Umpire Reform And Technology

Occasional cricket blogger Norm Geras offers a limited case for using technology in cricket umpiring. He first notes that umpiring mistakes haven’t historically mattered (indeed, he says, they contributed to the game’s greatness), but now, when technology is readily available, it’s silly not to use it. Some guidelines:

[It] has to be used intelligently. In some areas – line decisions (run outs, stumpings) – it already has improved things. In other areas – whether a low catch has been cleanly made – the camera sometimes creates rather than removes doubt. As to lbw, Hawk-Eye should perhaps be allowed to ‘correct’ the standing umpire when it shows either plumb lbw or the ball missing the wicket, but not in the case of anything more marginal. […]
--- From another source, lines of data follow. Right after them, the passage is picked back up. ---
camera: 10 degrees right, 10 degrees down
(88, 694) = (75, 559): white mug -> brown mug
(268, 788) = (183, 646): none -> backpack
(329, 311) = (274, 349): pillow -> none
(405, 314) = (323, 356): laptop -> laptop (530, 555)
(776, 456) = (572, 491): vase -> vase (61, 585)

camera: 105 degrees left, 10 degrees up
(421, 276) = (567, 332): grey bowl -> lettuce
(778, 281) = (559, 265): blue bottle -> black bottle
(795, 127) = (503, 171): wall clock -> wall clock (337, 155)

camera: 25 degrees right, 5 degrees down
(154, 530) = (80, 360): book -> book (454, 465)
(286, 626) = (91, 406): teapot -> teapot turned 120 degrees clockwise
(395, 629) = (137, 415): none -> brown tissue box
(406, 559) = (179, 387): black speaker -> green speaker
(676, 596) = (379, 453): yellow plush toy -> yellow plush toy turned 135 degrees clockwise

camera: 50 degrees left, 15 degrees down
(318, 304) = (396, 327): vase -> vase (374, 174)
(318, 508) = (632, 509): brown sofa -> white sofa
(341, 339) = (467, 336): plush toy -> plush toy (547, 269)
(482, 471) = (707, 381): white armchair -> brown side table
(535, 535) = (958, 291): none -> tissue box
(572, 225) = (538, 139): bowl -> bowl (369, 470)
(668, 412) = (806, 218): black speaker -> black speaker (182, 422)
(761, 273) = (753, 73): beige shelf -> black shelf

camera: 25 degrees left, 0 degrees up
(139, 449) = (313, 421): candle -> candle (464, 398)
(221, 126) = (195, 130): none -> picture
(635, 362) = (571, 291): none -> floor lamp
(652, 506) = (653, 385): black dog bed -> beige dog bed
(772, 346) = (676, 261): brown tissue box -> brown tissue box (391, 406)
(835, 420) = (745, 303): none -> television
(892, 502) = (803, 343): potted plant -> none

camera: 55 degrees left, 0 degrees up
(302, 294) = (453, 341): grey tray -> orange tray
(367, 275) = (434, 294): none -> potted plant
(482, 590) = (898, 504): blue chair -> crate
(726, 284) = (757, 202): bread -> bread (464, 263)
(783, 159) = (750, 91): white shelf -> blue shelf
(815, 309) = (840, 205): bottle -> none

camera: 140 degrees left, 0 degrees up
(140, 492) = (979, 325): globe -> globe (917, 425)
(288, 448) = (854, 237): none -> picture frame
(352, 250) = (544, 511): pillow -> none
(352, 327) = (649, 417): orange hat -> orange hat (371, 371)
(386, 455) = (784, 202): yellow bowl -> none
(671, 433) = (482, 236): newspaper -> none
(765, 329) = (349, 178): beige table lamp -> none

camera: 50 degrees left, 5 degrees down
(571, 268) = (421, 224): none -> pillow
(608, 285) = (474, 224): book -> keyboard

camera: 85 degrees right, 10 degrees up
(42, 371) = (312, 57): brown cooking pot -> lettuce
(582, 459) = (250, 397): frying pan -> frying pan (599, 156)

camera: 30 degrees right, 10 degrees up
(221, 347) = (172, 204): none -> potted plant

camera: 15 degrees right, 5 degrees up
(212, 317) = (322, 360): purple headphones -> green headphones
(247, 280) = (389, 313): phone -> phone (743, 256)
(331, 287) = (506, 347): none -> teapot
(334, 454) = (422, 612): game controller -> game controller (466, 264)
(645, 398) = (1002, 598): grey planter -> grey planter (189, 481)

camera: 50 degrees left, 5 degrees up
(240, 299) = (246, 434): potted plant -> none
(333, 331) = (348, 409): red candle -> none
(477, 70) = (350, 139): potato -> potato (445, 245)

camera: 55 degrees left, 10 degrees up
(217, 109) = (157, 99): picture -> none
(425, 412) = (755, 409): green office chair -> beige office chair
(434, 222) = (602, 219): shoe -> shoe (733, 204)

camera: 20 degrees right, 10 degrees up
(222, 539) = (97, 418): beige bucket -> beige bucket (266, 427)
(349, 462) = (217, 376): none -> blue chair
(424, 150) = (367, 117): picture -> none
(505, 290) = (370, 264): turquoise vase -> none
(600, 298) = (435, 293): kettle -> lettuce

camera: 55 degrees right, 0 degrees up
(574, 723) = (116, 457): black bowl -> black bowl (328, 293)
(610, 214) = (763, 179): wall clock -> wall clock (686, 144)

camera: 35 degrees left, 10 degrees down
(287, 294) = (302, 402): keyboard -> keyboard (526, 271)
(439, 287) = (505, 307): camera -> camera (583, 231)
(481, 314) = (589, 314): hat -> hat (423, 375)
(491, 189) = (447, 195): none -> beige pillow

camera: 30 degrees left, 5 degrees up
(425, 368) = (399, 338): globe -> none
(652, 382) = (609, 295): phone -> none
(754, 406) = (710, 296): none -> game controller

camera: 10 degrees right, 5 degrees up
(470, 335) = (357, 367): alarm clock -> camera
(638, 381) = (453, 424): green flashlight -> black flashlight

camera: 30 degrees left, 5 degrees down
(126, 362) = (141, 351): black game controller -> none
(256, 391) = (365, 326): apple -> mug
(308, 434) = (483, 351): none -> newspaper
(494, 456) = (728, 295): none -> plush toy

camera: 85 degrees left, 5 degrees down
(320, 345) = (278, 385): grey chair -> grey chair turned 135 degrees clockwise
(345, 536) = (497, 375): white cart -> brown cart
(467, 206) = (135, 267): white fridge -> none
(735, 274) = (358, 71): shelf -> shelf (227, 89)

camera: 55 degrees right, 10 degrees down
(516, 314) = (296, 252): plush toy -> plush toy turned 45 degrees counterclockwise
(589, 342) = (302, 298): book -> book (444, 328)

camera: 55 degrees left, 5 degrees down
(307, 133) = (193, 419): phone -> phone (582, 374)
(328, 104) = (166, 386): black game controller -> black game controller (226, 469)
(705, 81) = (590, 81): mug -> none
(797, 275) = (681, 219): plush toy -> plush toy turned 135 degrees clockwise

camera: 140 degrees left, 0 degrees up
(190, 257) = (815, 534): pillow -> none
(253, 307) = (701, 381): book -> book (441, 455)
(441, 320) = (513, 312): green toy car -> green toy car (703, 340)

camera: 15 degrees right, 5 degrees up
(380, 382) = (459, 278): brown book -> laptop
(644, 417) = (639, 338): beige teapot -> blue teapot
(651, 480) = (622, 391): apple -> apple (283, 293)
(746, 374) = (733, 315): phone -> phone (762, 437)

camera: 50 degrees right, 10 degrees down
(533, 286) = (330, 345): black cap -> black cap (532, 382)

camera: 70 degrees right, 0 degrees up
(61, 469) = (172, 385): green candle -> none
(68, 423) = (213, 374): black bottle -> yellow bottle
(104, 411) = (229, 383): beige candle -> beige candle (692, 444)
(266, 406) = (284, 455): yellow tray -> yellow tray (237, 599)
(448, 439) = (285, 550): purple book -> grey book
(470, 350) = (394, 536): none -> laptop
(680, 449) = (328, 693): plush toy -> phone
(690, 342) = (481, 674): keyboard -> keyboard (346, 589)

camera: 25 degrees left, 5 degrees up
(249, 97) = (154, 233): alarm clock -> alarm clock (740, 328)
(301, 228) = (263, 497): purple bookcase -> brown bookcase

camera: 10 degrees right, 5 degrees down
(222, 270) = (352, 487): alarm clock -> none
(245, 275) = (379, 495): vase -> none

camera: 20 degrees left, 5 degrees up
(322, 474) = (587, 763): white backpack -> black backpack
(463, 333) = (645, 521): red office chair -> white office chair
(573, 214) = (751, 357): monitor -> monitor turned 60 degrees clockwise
The system of giving the players an extra but limited right of referral, to challenge first-round decisions, is crazy. It allows some bad decisions to be challenged but not others, and therefore not necessarily the worst ones. For every appeal the umpires should be able to decide on the basis of all of the evidence available to them.

While regular readers know I’ve never been a fan much of technology, I did propose reform along these same lines. Keep the umpire in control, allow him — really, can’t we have a her as an umpire soon? — to refer to the third umpire as to what doubt he needs assuaged. More suspense, better rhythm.